So... what is safe to use these days? The NES operative system? Or did the hackers went back in time and retroatively hacked nintendo too.
I'm fairly certain there's a couple (read: too many to count) of exploits that would allow you to break the 2A03 in that thing. It's a 6502 CPU in there, anyway, so I'm sure you could have some fun with that. Just look at the NES demoscene. (Then again, the NES demoscene isn't quite as developed as, say, the C64 demoscene, so it's not as impressive in my eyes)
There was that lockout chip, the 10NES, but that's already been fully-reverse engineered, and people have made clone chips (most famously, Tengen with their Rabbit chip) that pretend to be a working 10NES chip on the cartridge side to bypass the lockout entirely.
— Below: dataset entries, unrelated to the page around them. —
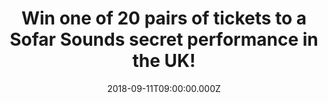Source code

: ---
campaign-uuid: "c-c519647c-244f-42fa-b1d0-3ddffe24839d"
type: "Competition"
category: "Tickets"
date: "2018-09-11T09:00:00.000Z"
end-date: "2018-09-25T23:59:00.000Z"
disable-form: false
is_promoted: false
has_entry_page: true
title: "Win one of 20 pairs of tickets to a Sofar Sounds secret performance in the\
  \ UK!"
competition-description: "<p>Are you the kind of person that loves going to concerts\
  \ and discovering new artists & places? If the answer is YES, we’re sure you won’\
  t want to miss this: we are giving away 20 pairs of tickets to a Sofar Sounds concert\
  \ of your choice anywhere in the UK!</p>\n<p>Passionate, dedicated, respectful…\
  \ thousands of artists have performed to Sofar guests! If you want to be part of\
  \ it and be one of them, click on the link below for a chance to win!</p>\n"
hero-header: "Win one of 20 pairs of tickets to a Sofar Sounds secret performance\
  \ in the UK!"
terms-confirmation: "N/A"
banner-img: "https://assets.expresslyapp.com/asset-9856e9b0-ae0b-46d8-a48b-853a26d03d7e.jpg"
logo-left-href: "https://sofar-dev-pr-3802.herokuapp.com/lp/expressly-test"
logo-left-image: "https://assets.expresslyapp.com/66bd3349-b61b-478b-a249-5cfc2e028ceb-thumb.png"
logo-left-title: "Sofar Sound"
bg-image-hero: "https://assets.expresslyapp.com/asset-e6bfd792-9334-4cd7-bbc6-3d0ce4d7e395.jpg"
bg-image-first: "https://assets.expresslyapp.com/asset-ee95910d-cac7-4357-8a02-3ba3ceeed62e.jpg"
bg-image-second: "https://assets.expresslyapp.com/asset-24fdef4a-41da-4220-9b7d-0376ae63ea96.jpg"
bg-image-third: "https://assets.expresslyapp.com/asset-db9aaeeb-af12-4d52-bbf6-584b43657a86.jpg"
section1-content: "<p>Sofar Sounds reimagines the live event experience through curated,\
  \ secret performances in more than 400 cities around the world.</p>\n<p>Founded\
  \ in London in 2009, Sofar brings guests and artists together in unique locations,\
  \ without the distractions that plague other live events. Sofar shows begin as a\
  \ secret: guests sign on for three unnamed performances at undisclosed locations,\
  \ hosted by community members in everyday spaces — from living rooms and rooftops,\
  \ to retail stores. Through the transformation of these spaces into captivating\
  \ venues, Sofar serves as a platform for artists to connect with engaged audiences\
  \ in cities around the world. Sofar invites guests to discover new artists, spaces,\
  \ people, neighborhoods and cities, whether at home or abroad, creating an inclusive\
  \ and accessible global community where people make genuine connections.</p>\n"
section2-content: "<p>James Bay, Hozier and Lianne La Havas are just a few of the\
  \ amazing alumni who have played Sofar. To discover the best in up-and-coming talent,\
  \  apply for tickets to attend the show of your choice. If you are selected, confirm\
  \ your place – you can come with your friends or solo!\nA day before the show, you\
  \ will get an email with the address of the Sofar and let the party begin! Bring\
  \ some drinks and find a seat (floor seating encouraged!). You won't find out who's\
  \ playing until you get there, so come with an open mind and enjoy the show!</p>\n"
section3-content: "<p>Attend one of their amazing secret concerts, and it could be\
  \ the best plan of your weekend!</p>\n<p>Thanks to NME AAA and Sofar Sounds we are\
  \ offering 20 pairs of tickets to a Sofar Sounds concert of your choice anywhere\
  \ in the UK.</p> \n<p>Good luck!</p>\n"
entry-title: "Win one of 20 pairs of tickets to a Sofar Sounds secret performance\
  \ in the UK!"
entry-content: "<p>Enter the draw to win one of 20 pairs of tickets to a Sofar Sounds\
  \ secret concert of your choice by completing the form below before 23:59 on 25th\
  \ of September 2018.</p>\n"
has-winner: false
prize-description: "One of 20 pairs of tickets to a Sofar Sounds secret performance."
prize-restrictions: "Winner is responsible for any transport costs to/from the event."
special-conditions: "The winners will be contacted the day after the competition closes\
  \ and it will have one week to claim the prize.\r\nMultiple entries are allowed\
  \ up to one every day."
country-restrictions:
- "GB"
---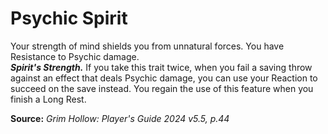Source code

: # Psychic Spirit

Your strength of mind shields you from unnatural forces. You have Resistance to Psychic damage.  
***Spirit's Strength.*** If you take this trait twice, when you fail a saving throw against an effect that deals Psychic damage, you can use your Reaction to succeed on the save instead. You regain the use of this feature when you finish a Long Rest.

**Source:** *Grim Hollow: Player's Guide 2024 v5.5, p.44*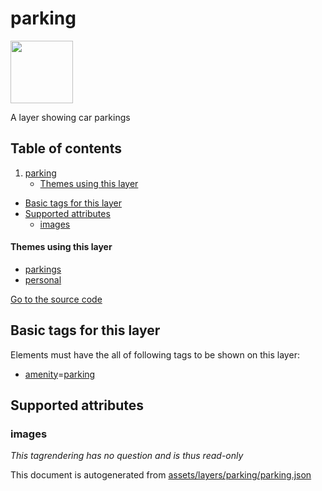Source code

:

 parking 
=========



<img src='https://mapcomplete.osm.be/./assets/layers/parking/parking.svg' height="100px"> 

A layer showing car parkings




## Table of contents

1. [parking](#parking)
      * [Themes using this layer](#themes-using-this-layer)
  - [Basic tags for this layer](#basic-tags-for-this-layer)
  - [Supported attributes](#supported-attributes)
    + [images](#images)










#### Themes using this layer 





  - [parkings](https://mapcomplete.osm.be/parkings)
  - [personal](https://mapcomplete.osm.be/personal)


[Go to the source code](../assets/layers/parking/parking.json)



 Basic tags for this layer 
---------------------------



Elements must have the all of following tags to be shown on this layer:



  - <a href='https://wiki.openstreetmap.org/wiki/Key:amenity' target='_blank'>amenity</a>=<a href='https://wiki.openstreetmap.org/wiki/Tag:amenity%3Dparking' target='_blank'>parking</a>




 Supported attributes 
----------------------





### images 



_This tagrendering has no question and is thus read-only_

 

This document is autogenerated from [assets/layers/parking/parking.json](https://github.com/pietervdvn/MapComplete/blob/develop/assets/layers/parking/parking.json)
Like, your best bet is to use Tails (Tails is a Live-USB-only distro, and that's by design). It's Linux-based, so you'd have a hard time trying to get viruses by accident. Do not save anything onto the Tails disk, if you wanna be extra paranoid. Oh, and I guess use a Ryzen PRO CPU, since Ryzen has fewer vulnerabilities than Intel. The PRO part is needed if you really wanna be secure; there's some extra security features in the PRO variants. Update your BIOS regularly, since it contains security patches for the microcode. And, of course, follow standard safety procedures for the Internet: don't be a dumbass, don't share your personal details if you're dubious, use long passwords...
I'm sure there's more things you can do if you really want to crank up the security level, but I think that's most of it.